The whole journey took just 13 days, which is nearly twice as fast as railroad transport between the two destinations, and with a door-to-door cost that is half that of air freight. But it couldn’t have happened without China’s entry into the World Road Transport Organisation (IRU) TIR system, an agreement that shaves off numerous border control checks and red-tape regulations.
Transports Internationaux Routiers, abbreviated TIR, is a system that was first introduced post-World War II to facilitate trade between countries across both the Allied and Axis Power factions that were still smarting from wounds caused in the war. Trading between countries that were a part of TIR was easy as road transport operators had to only declare their data once when they were hauling goods across multiple borders. The idea behind TIR was simple - enable effortless trade transactions would induce economic growth, a development that in theory would also help sustain peace.

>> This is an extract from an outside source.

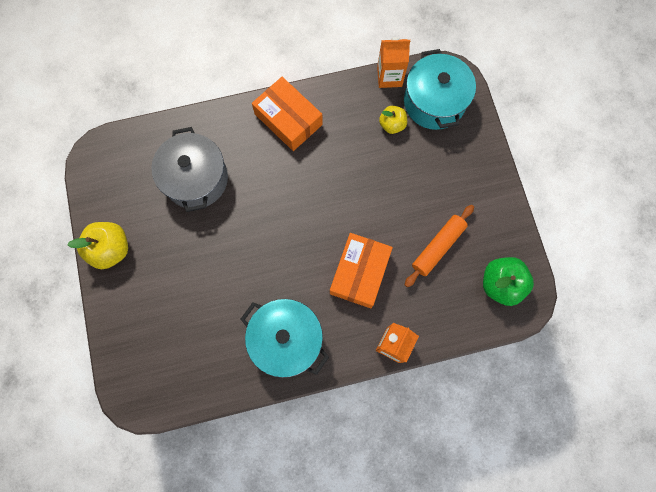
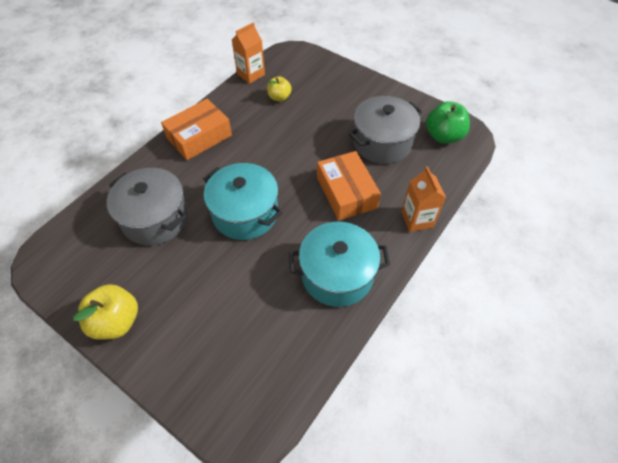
camera: 40 degrees left, 20 degrees down
orange box [252,77,323,151] -> orange box turned 45 degrees counterclockwise [161,99,232,160]
turquoise pot [404,49,476,130] -> turquoise pot moved to [203,163,283,240]
orange rolling pin [405,205,474,287] -> grey pot [349,96,422,164]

The system was fine-tuned along the way and today, IRU provides a guarantee to the tune of 100,000 euros per truckload, which is dispensed in case of infractions on the freight. This made TIR a prudent choice for customs departments as well as for transport operators, who found this system inexpensive when considering the alternative of getting a bank guarantee for every border crossing.

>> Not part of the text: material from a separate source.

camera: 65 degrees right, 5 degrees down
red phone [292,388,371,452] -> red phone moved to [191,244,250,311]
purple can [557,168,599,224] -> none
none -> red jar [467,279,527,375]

On account of this landmark road initiative, FreightWaves spoke with Umberto de Pretto, the Secretary General of IRU, to discuss the finer points behind this new trade flow. “TIR has gotten countries to trade and talk to each other after the Second World War, and there has been peace in Europe thanks to this. Now, we want to make sure that all the other regions benefit from this as well,” he said.

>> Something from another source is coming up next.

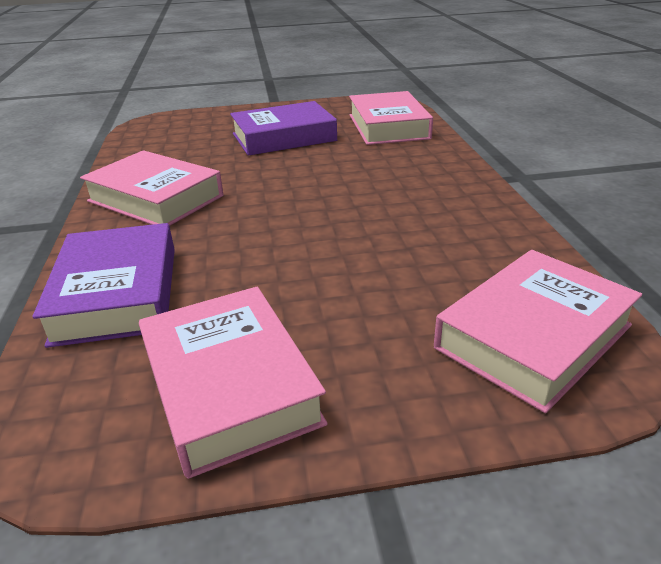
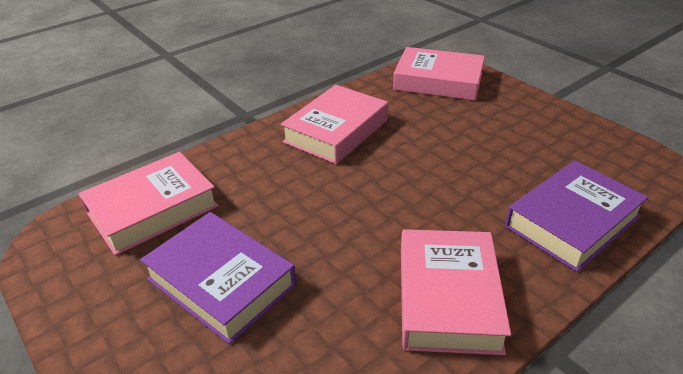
camera: 120 degrees left, 5 degrees up
pink book [139,287,328,479] -> pink book moved to [281,85,388,164]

Following on China’s heels, India and Pakistan have also joined the TIR initiative, thus opening up 40% of the world’s population to seamless cross-border trading. De Pretto remarked that one of the reasons for the Asian countries to take so long to join the TIR could be attributed to lack of awareness on what the system entails.
“And there is also the false assumption that the TIR system - because it originated in Europe, would be a very expensive system,” he said. “Another reason is that regional efforts that were made to come up with transit systems have largely failed. So for these countries, I think it is also the frustration of not being able to put something in place that works.”
With manufacturing giant China in the picture, de Pretto explained that TIR would make commodities coming out of the country cheaper, while providing leverage for Chinese businesses to trade seamlessly beyond its borders. “The moment you have access to other global markets, it’s a win for the market that’s receiving, but also a win for the market that is exporting those goods,” he said. “And it is more attractive to the consumers and you’ll have more consumption and people selling those goods will have a greater return on their investment.”
De Pretto spoke about the success of the pilot run between China and Europe, explaining that the 13 days it took for the initial run could be further reduced to 11 days in the future. This is huge, as expediting freight hauling would help large businesses save millions in inventory costs.
“One example is Philips, which made an assessment a few years back saying it would save $50 million globally for every one day it can reduce its stock-holding time on goods that are held up,” said de Pretto. “And that’s just one company. In economic terms, unless the goods are moving, there’s going to be somebody who’s going to be penalized.”
De Pretto insisted that a railroad extension of China’s ambitious BRI initiative all the way to Europe would not have a direct bearing on the TIR-enabled market. “I don’t think there will be competition between rail and road transport, but it would be complementary. And you could move those containers by rail with the TIR convention because TIR applies to containerized movements,” he said. The IRU is actively encouraging the Chinese government to use TIR for their container movements on rail, as in the absence of a regularized environment, border hassles cannot be siphoned away.
“The more we can facilitate trade, the more we will drive progress and prosperity, and in some regions, even peace. And I cite in particular the Middle East where we see quite a bit of conflict. We want to bring economic stability through road transport,” said de Pretto. “We want to make sure that the trucks bring prosperity to every village, and not just to the major hubs. We want to interconnect every village in Central Asia or Africa to the major world economies, and help them get their produce to the market.”